Allons, allons, il faut que je me prépare, ce soir je dois dîner avec Diane, Antoinette, et aussi monsieur et madame Biraben, ce sont ces deux personnes venues bavarder après mes exploits. J’étais un peu perdue avec ces émotions, ils avaient l’air sympathiques, je leur ai proposés, vu que Diane était là aussi.

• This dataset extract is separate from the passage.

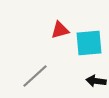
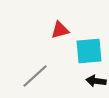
cyan square: moved 8 px down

Maintenant que j’y pense, j’espère juste que ça n’ennuiera pas Antoinette, et j’aurai du proposer aussi au capitaine que j’ai écrasé, je lui aurai offert un apéritif pour me faire pardonner.
1 Commentaire de Kozlika -
Vas-y Poupou !
2 Commentaire de Nuits de Chine -
Prochaine étape, la slack-line de Melle Forget ?
3 Commentaire de Come-de-la-caterie -
Je ne veux pas être rabat-joie mais franchement, madame, ce n’est plus de votre âge !
Brel chantait “il nous fallu bien du talent pour être vieux sans être adulte”…
Ok… mais ça n’empêche pas de respecter la tranquillité des autres clients !
4 Commentaire de Esteban Biraben -
Ah mais quel plaisir, du vent dans les voiles !
Je crois que nous commençons totalement à oublier nos petits-enfants pour revenir à nos vingt ans. J’essaierai de ne pas trop boire devant vous à dîner, madame, mais je crois que je vais aller piquer une bouffée à Lulu une nuit ou l’autre (et avant que J-La ne me rappelle que les personnages ne lisent pas, j’explique que je suis l’auteur).